[About this exercise] Quote the records exactly, starting at the first line and stopping after the line with "1: (32, 334, 0.71)"; skip the pictures.
*** Begin section ***
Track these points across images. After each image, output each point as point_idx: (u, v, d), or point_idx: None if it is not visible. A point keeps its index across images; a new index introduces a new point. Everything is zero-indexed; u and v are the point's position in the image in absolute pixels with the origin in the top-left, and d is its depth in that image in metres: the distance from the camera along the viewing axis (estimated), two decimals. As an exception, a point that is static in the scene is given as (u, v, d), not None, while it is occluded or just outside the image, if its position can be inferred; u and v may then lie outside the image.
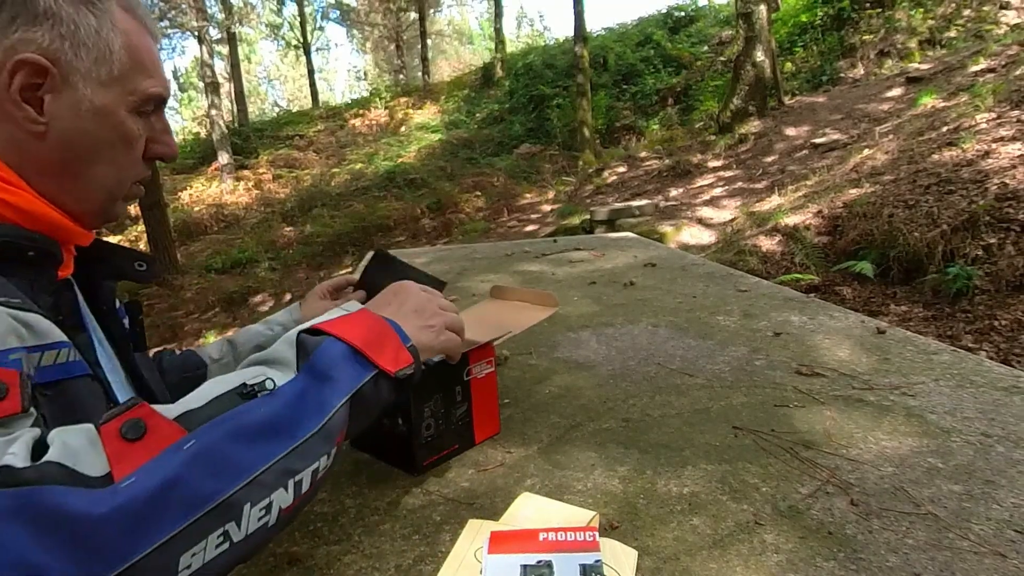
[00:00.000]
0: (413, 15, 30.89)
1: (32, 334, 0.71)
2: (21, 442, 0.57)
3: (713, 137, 12.09)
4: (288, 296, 11.45)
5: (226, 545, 0.60)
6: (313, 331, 0.80)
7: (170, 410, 0.64)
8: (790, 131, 10.79)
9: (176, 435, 0.61)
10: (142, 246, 12.46)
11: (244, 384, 0.70)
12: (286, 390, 0.71)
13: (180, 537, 0.56)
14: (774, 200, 7.86)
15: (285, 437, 0.67)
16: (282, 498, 0.65)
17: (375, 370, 0.79)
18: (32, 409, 0.64)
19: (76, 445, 0.58)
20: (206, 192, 18.68)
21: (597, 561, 0.78)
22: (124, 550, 0.53)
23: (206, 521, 0.58)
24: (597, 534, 0.83)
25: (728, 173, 10.37)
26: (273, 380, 0.72)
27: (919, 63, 11.50)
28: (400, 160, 18.19)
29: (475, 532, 0.86)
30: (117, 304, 1.05)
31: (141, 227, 12.15)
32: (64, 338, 0.76)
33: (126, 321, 1.05)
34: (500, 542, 0.83)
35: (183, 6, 18.92)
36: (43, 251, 0.83)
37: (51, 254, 0.84)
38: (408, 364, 0.82)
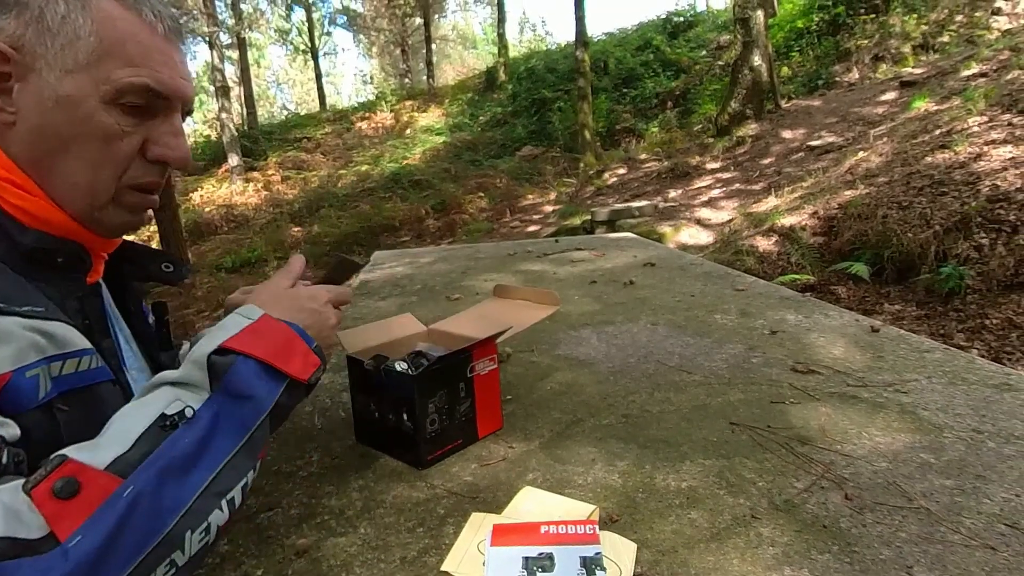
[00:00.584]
0: (418, 20, 30.89)
1: (54, 344, 0.71)
2: None
3: (711, 140, 12.08)
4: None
5: (172, 571, 0.62)
6: (221, 350, 0.76)
7: (99, 458, 0.63)
8: (786, 134, 10.78)
9: (112, 485, 0.61)
10: (154, 246, 12.48)
11: (163, 415, 0.69)
12: (204, 415, 0.70)
13: None
14: (771, 201, 7.85)
15: (212, 462, 0.68)
16: (218, 517, 0.67)
17: (287, 380, 0.78)
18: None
19: (11, 506, 0.57)
20: (216, 193, 18.69)
21: (597, 554, 0.78)
22: None
23: (153, 558, 0.60)
24: (597, 527, 0.83)
25: (726, 175, 10.36)
26: (192, 407, 0.71)
27: (913, 68, 11.49)
28: (405, 162, 18.20)
29: (478, 525, 0.86)
30: (144, 304, 1.05)
31: (153, 227, 12.16)
32: (88, 345, 0.76)
33: (151, 320, 1.05)
34: (502, 534, 0.83)
35: (195, 12, 18.93)
36: (72, 257, 0.82)
37: (80, 260, 0.83)
38: (317, 367, 0.82)
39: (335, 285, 0.97)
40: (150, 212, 0.92)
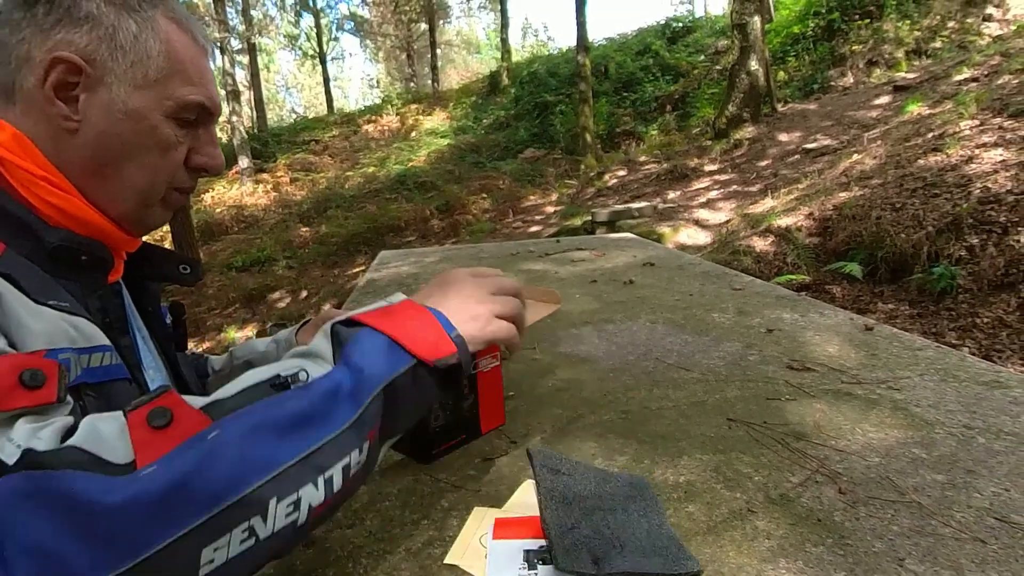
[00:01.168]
0: (423, 26, 30.92)
1: (82, 336, 0.72)
2: (51, 428, 0.56)
3: (709, 142, 12.09)
4: (304, 293, 11.48)
5: (252, 541, 0.56)
6: (350, 322, 0.74)
7: (198, 400, 0.61)
8: (783, 137, 10.77)
9: (201, 425, 0.58)
10: (167, 245, 12.51)
11: (278, 375, 0.66)
12: (319, 382, 0.66)
13: (200, 530, 0.53)
14: (767, 203, 7.85)
15: (314, 431, 0.62)
16: (312, 495, 0.60)
17: (412, 360, 0.71)
18: (69, 399, 0.63)
19: (104, 431, 0.56)
20: (227, 194, 18.74)
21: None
22: (139, 542, 0.51)
23: (228, 515, 0.54)
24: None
25: (723, 177, 10.36)
26: (307, 372, 0.68)
27: (906, 72, 11.47)
28: (411, 164, 18.22)
29: (480, 519, 0.86)
30: (161, 305, 1.06)
31: (166, 227, 12.19)
32: (107, 342, 0.77)
33: (168, 321, 1.06)
34: (504, 528, 0.83)
35: (206, 18, 18.97)
36: (95, 256, 0.83)
37: (103, 259, 0.85)
38: (451, 353, 0.73)
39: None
40: None
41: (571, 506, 0.81)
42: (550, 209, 12.99)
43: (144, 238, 0.99)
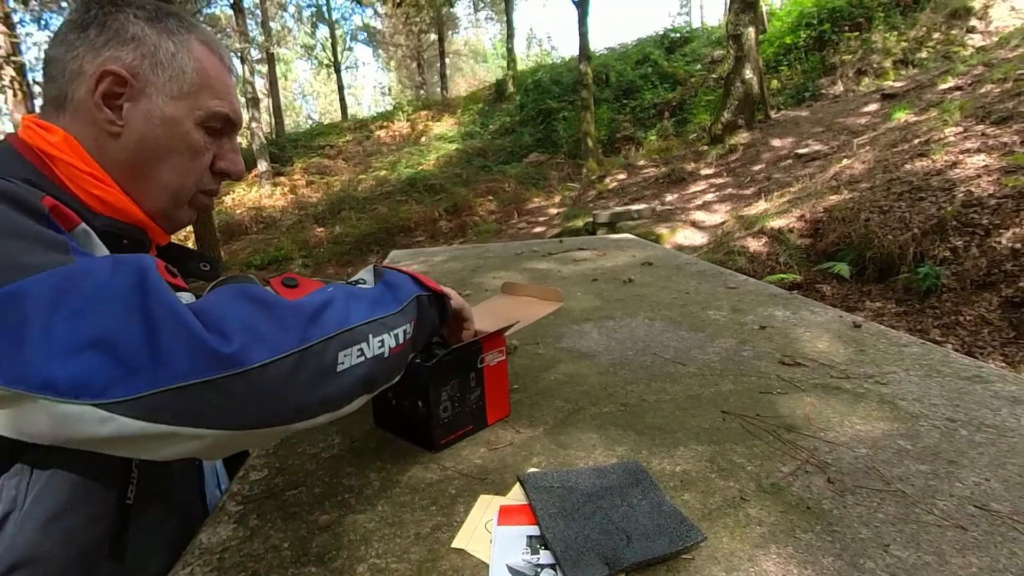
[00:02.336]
0: (433, 36, 30.97)
1: None
2: None
3: (705, 147, 12.07)
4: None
5: (362, 358, 0.76)
6: (382, 268, 0.95)
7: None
8: (776, 142, 10.75)
9: (319, 285, 0.81)
10: (190, 244, 12.55)
11: (349, 281, 0.91)
12: (374, 288, 0.88)
13: (336, 339, 0.73)
14: (761, 205, 7.84)
15: (381, 307, 0.83)
16: (388, 340, 0.81)
17: (429, 291, 0.96)
18: None
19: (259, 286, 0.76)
20: (247, 196, 18.78)
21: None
22: (303, 334, 0.70)
23: (349, 335, 0.75)
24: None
25: (719, 180, 10.34)
26: (365, 282, 0.91)
27: (893, 81, 11.45)
28: (420, 167, 18.24)
29: (486, 506, 0.86)
30: None
31: (189, 227, 12.21)
32: None
33: None
34: (508, 515, 0.83)
35: (228, 30, 19.03)
36: (135, 240, 0.93)
37: (141, 242, 0.94)
38: (446, 295, 1.01)
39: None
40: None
41: (571, 517, 0.80)
42: (553, 211, 12.99)
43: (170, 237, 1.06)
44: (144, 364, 0.59)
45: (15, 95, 13.51)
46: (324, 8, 30.63)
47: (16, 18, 13.94)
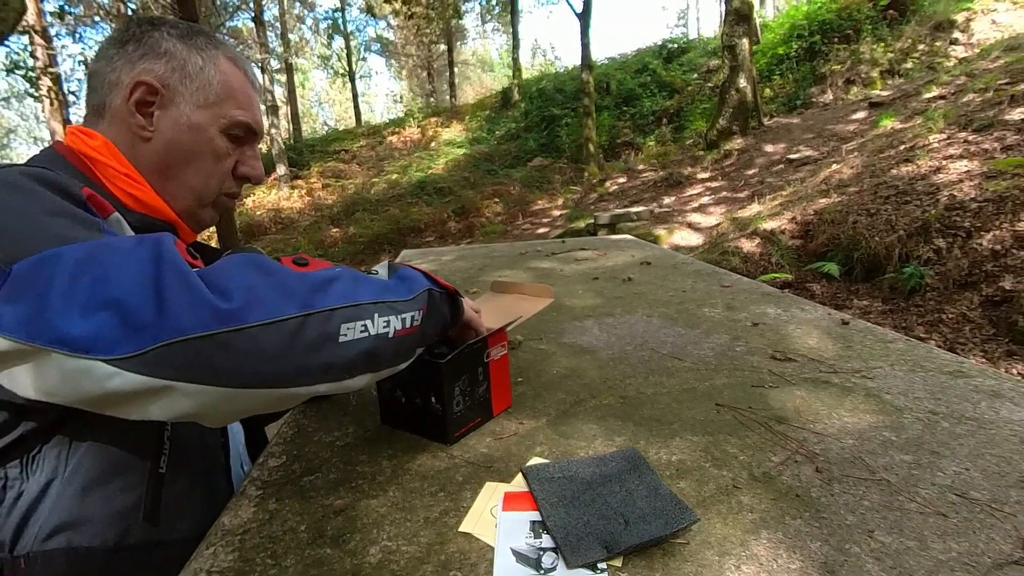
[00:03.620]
0: (442, 47, 30.96)
1: None
2: None
3: (701, 152, 12.04)
4: None
5: (365, 333, 0.75)
6: (396, 265, 0.94)
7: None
8: (768, 148, 10.72)
9: (328, 264, 0.81)
10: (213, 243, 12.57)
11: (363, 271, 0.88)
12: (388, 279, 0.87)
13: (341, 311, 0.72)
14: (754, 208, 7.82)
15: (391, 293, 0.82)
16: (394, 323, 0.79)
17: (440, 288, 0.95)
18: None
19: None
20: (266, 198, 18.82)
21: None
22: (307, 301, 0.70)
23: (355, 310, 0.74)
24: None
25: (714, 184, 10.32)
26: (378, 274, 0.90)
27: (880, 90, 11.40)
28: (430, 171, 18.24)
29: (491, 492, 0.86)
30: None
31: (213, 227, 12.26)
32: None
33: None
34: (512, 501, 0.84)
35: (249, 41, 19.08)
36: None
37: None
38: (456, 291, 0.99)
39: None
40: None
41: (572, 505, 0.81)
42: (556, 213, 12.98)
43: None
44: (150, 321, 0.60)
45: (52, 103, 13.59)
46: (340, 21, 30.62)
47: (53, 32, 14.01)
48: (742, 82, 11.50)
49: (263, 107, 1.39)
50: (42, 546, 0.75)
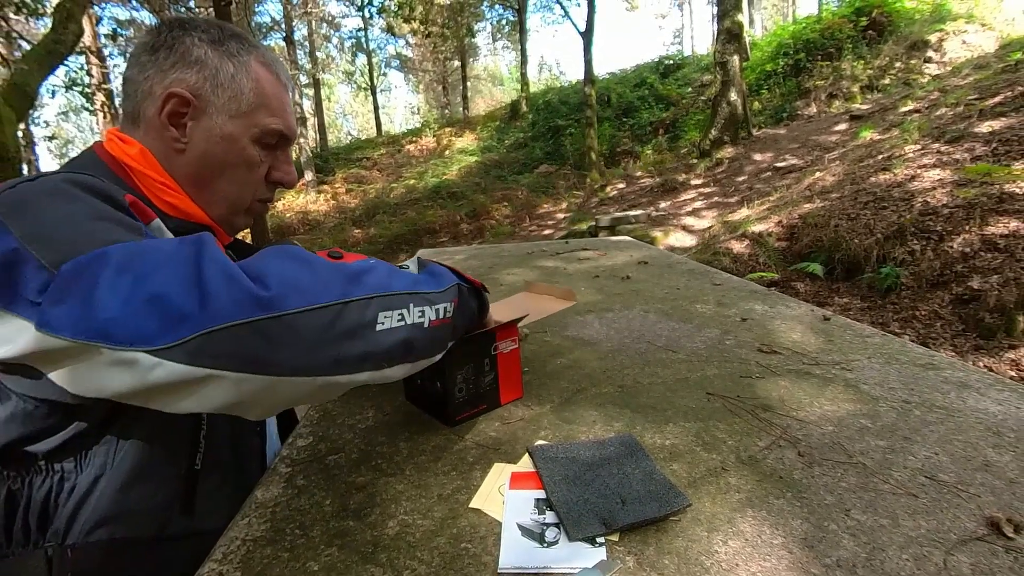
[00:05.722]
0: (456, 63, 30.96)
1: None
2: None
3: (695, 161, 11.99)
4: None
5: (402, 323, 0.71)
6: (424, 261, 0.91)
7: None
8: (757, 157, 10.68)
9: (362, 256, 0.77)
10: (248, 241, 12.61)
11: (395, 266, 0.84)
12: (418, 273, 0.84)
13: (377, 300, 0.69)
14: (743, 212, 7.79)
15: (423, 286, 0.78)
16: (429, 313, 0.76)
17: (469, 283, 0.91)
18: None
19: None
20: (295, 202, 18.88)
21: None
22: (344, 290, 0.67)
23: (391, 299, 0.71)
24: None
25: (707, 190, 10.28)
26: (409, 268, 0.87)
27: (860, 104, 11.33)
28: (444, 177, 18.23)
29: (499, 472, 0.87)
30: None
31: (247, 229, 12.33)
32: None
33: None
34: (519, 480, 0.84)
35: (281, 59, 19.17)
36: None
37: None
38: (482, 287, 0.96)
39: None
40: None
41: (574, 483, 0.81)
42: (560, 215, 12.96)
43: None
44: (192, 312, 0.57)
45: (105, 116, 13.71)
46: (363, 39, 30.63)
47: (106, 52, 14.10)
48: (733, 96, 11.44)
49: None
50: (87, 538, 0.75)
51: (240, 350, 0.58)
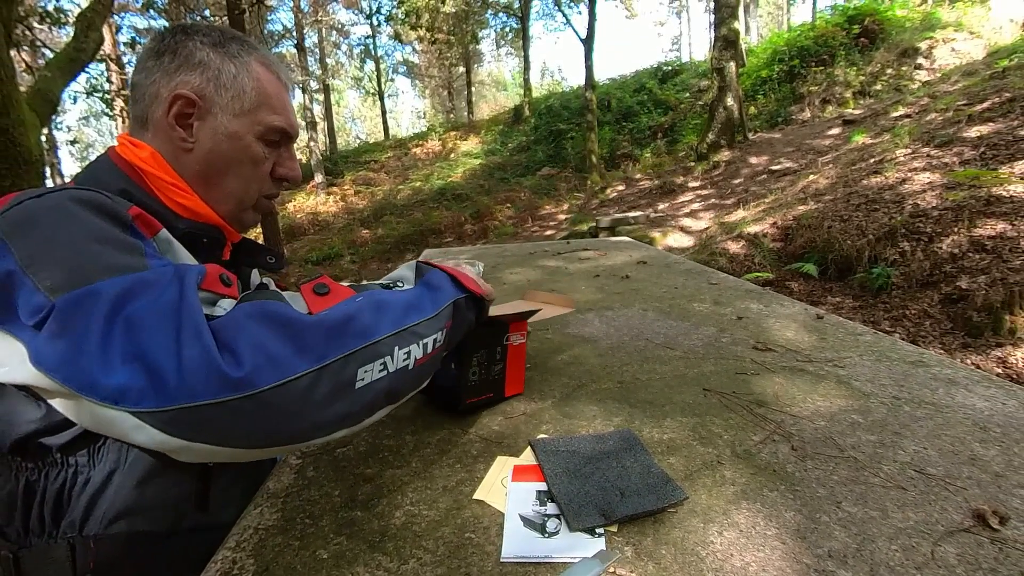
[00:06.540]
0: (461, 69, 30.95)
1: None
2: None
3: (693, 164, 11.97)
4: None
5: (384, 372, 0.67)
6: (425, 265, 0.88)
7: (344, 283, 0.76)
8: (753, 160, 10.65)
9: (350, 293, 0.71)
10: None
11: (385, 284, 0.83)
12: (411, 290, 0.80)
13: (357, 355, 0.64)
14: (740, 213, 7.78)
15: (415, 313, 0.74)
16: (415, 351, 0.72)
17: (467, 292, 0.86)
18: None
19: (286, 296, 0.68)
20: (305, 203, 18.91)
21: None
22: (321, 352, 0.62)
23: (372, 350, 0.66)
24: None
25: (704, 192, 10.26)
26: (402, 284, 0.83)
27: (853, 109, 11.30)
28: (449, 179, 18.24)
29: (502, 465, 0.87)
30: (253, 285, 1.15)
31: (259, 229, 12.33)
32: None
33: None
34: (521, 473, 0.84)
35: (292, 65, 19.19)
36: (213, 239, 0.93)
37: (218, 240, 0.94)
38: (482, 293, 0.90)
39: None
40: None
41: (574, 476, 0.81)
42: (562, 217, 12.96)
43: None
44: (170, 381, 0.55)
45: (124, 121, 13.73)
46: (371, 46, 30.65)
47: (125, 59, 14.14)
48: (729, 101, 11.42)
49: (303, 123, 1.36)
50: (107, 530, 0.76)
51: (213, 428, 0.57)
*** End section ***
[Result]
Track these points across images. After each image, output each point as point_idx: (u, v, d), or point_idx: None if it is not visible. A point keeps its index across images; a new index introduces a new point. Everything is zero-indexed; u and v are the point's position in the image in absolute pixels with the origin in the top-left, and d is its depth in that image in metres: the distance from the camera along the viewing axis (estimated), two decimals. As an exception, a point that is static in the scene is given as (u, v, d), not None, while it is occluded or just outside the image, if its position can be inferred; u and v may then lie outside the image.
[00:00.000]
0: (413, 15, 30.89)
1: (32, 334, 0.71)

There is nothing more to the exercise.